A modern implementation of these traditions (I'm not stuck on this particular idea, even if I do quite like it, consider it a proof of concept) might involve grafting a charitable aspect onto festivals like Santacon. Not just "price of admission goes to charity," but letting them all raise money like a big roving bell-ringing Salvation Army Santa, which is also already a recognized social role. (Ignore any complaints you might have about SA specifically for the moment.) The operative aspect is that passersby (presumably especially in rich parts of town?) get asked for charitable "donations" by a large crowd, containing many burly young men, all incognito and rather plastered. Modern police wouldn't let the most blatant implementations of this fly, but if the threat of violence is covert enough and santas scrupulously police each other to avoid misallocating funds, you've got a nice socially sanctioned but also socially-inverting carnival on your hands. I suspect that most people getting mugged by santas in this way would enjoy it greatly, just as most people enjoy giving out Halloween candy. Needless to say the marauding band of santas would need to carry extra santa suits to incorporate people joining in.
One thing that would be harder to change would be the fact that Christmas is upbeat, which makes it bad for confronting the darkness, at least in the particular way that Halloween does. But the world is big enough for a negative-aspects-of-life carnival and a positive-aspects-of-one carnival, isn't it? And I think there is something to nab here about the other aspect of what DD mentioned - not the negative aspects of life specifcally, but the sense of metaphysical eerieness whose exploration has so often been in the domain of horror, and which contributes to the sense of a suspension of normal rules. And the theological content of Christmas here seems to be especially conducive to this, I think. As literary Christians like Kierkegaard and Chesterton have emphasized, Christianity is based on an inherently absurd contradiction: the doctrine that God is both immanent and transcendent. If you're a different sort of Christian than Kierkegaard and Chesterton, maybe you might want to de-emphasize how contradictory this is and can explain why it, like the Trinity itself, it actually makes perfect sense, but for present purposes I hope you can see why it might be at least a little weird that Impassable, Eternal First Mover was-Is also a guy who lived at a particular time and farted, got morning wood, &c. And if you're not any sort of Christian you should be able to appreciate the same thing - I don't need to believe ghosts are really real to appropriate the aesthetic for mood, and the same should frankly apply to God.
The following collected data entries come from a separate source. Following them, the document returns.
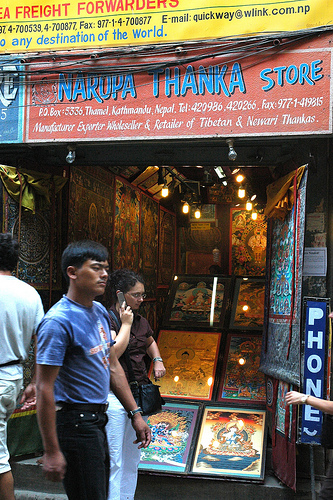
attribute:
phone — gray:
[116, 290, 130, 314]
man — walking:
[33, 243, 148, 500]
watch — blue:
[127, 406, 144, 419]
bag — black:
[126, 371, 162, 414]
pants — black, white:
[54, 401, 113, 496]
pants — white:
[107, 393, 143, 498]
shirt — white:
[2, 277, 44, 367]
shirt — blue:
[34, 297, 117, 404]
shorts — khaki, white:
[1, 364, 24, 474]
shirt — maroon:
[109, 312, 153, 383]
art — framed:
[139, 276, 272, 477]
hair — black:
[107, 272, 141, 292]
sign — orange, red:
[27, 47, 328, 138]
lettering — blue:
[61, 61, 329, 95]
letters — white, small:
[30, 95, 325, 131]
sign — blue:
[303, 299, 325, 443]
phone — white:
[307, 310, 319, 422]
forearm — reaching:
[288, 392, 330, 417]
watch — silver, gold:
[300, 393, 310, 406]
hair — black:
[2, 236, 20, 270]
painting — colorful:
[200, 406, 266, 479]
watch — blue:
[149, 356, 165, 363]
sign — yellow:
[4, 0, 331, 45]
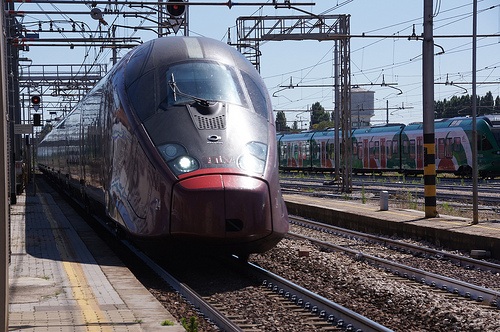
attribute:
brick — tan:
[56, 285, 68, 301]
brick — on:
[41, 295, 48, 307]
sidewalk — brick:
[3, 180, 187, 329]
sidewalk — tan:
[15, 176, 163, 326]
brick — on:
[102, 296, 129, 319]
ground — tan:
[291, 92, 323, 159]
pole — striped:
[423, 0, 437, 218]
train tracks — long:
[279, 214, 499, 302]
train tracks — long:
[39, 172, 399, 330]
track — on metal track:
[192, 276, 320, 308]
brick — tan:
[28, 304, 52, 323]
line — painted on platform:
[33, 175, 108, 330]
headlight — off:
[176, 157, 192, 169]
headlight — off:
[236, 155, 256, 170]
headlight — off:
[161, 142, 176, 157]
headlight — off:
[248, 143, 261, 155]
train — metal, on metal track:
[26, 33, 291, 260]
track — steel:
[172, 260, 355, 330]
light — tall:
[30, 91, 42, 115]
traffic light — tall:
[31, 92, 42, 105]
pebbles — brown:
[140, 211, 499, 326]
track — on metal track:
[322, 265, 344, 283]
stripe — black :
[424, 132, 434, 144]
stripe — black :
[422, 154, 433, 164]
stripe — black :
[423, 175, 438, 188]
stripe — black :
[422, 193, 439, 207]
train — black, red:
[29, 27, 300, 271]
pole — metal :
[411, 0, 448, 210]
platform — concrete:
[39, 203, 466, 219]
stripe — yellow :
[30, 177, 110, 329]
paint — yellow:
[73, 283, 93, 310]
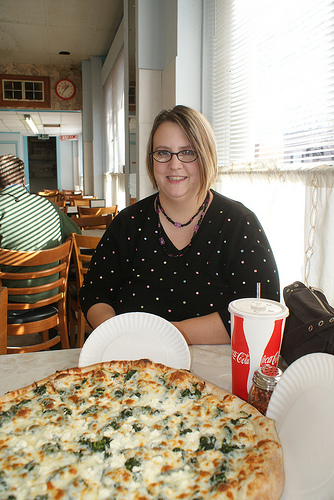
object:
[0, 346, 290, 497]
pizza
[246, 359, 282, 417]
jar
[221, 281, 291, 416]
cup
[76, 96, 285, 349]
woman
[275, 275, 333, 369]
purse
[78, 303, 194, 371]
plate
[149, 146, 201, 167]
glasses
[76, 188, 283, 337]
shirt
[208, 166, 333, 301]
curtain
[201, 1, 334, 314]
window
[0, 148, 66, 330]
man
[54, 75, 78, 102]
clock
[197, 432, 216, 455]
olives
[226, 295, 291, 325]
lid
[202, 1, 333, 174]
blinds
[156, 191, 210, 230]
necklace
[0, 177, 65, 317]
t-shirt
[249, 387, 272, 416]
red pepper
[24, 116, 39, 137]
light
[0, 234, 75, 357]
chair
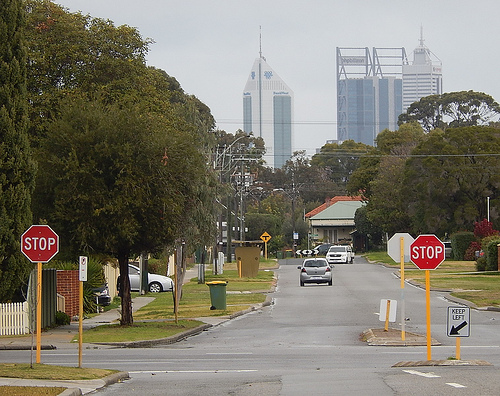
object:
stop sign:
[405, 233, 445, 273]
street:
[266, 254, 499, 395]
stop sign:
[15, 224, 57, 368]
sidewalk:
[12, 363, 109, 394]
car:
[295, 258, 334, 288]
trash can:
[206, 279, 228, 309]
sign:
[261, 236, 276, 267]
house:
[316, 196, 385, 250]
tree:
[40, 81, 207, 313]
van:
[324, 241, 352, 262]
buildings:
[401, 27, 445, 138]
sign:
[448, 307, 469, 337]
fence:
[1, 302, 35, 335]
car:
[112, 263, 172, 294]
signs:
[378, 236, 415, 333]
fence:
[42, 275, 86, 325]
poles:
[390, 251, 435, 357]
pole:
[422, 268, 431, 360]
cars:
[297, 241, 355, 285]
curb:
[139, 327, 185, 351]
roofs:
[337, 43, 406, 75]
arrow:
[446, 320, 465, 337]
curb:
[227, 300, 255, 320]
This is obviously subjective, but I don't think it's a coincidence that there's almost no good secular Christmas music. Pretty much the only modern Christmas albums I like are Sufjan Stevens' (especially "Come Thou Fount of Every Blessing") and Bruce Cockburn's, and those are both embracing the religious side. I suspect this partially reflects that the secular mythology was implemented when the carnivalesque aspects were getting pushed out of the holiday, and partially the fact that they're just a lot less interesting than Christianity.
(A lot of Bad Christmas Culture movies do embrace a sort of cod metaphysical eerieness, where it's kind of stupid to believe in Santa but morally good (and coincidentally correct) to do so anyway. This is like a parody of what atheists believe about what religious people believe. The Santa mythology isn't interestingly absurd, like the Incarnation, just kind of unlikely, like the Resurrection.)
So: I think we can build a better Christmas! There's a lot of finnicky implementation details, but those should be fun!
(And there's the Secular Solstice stuff, which I think is also good if taking things in a much different direction.)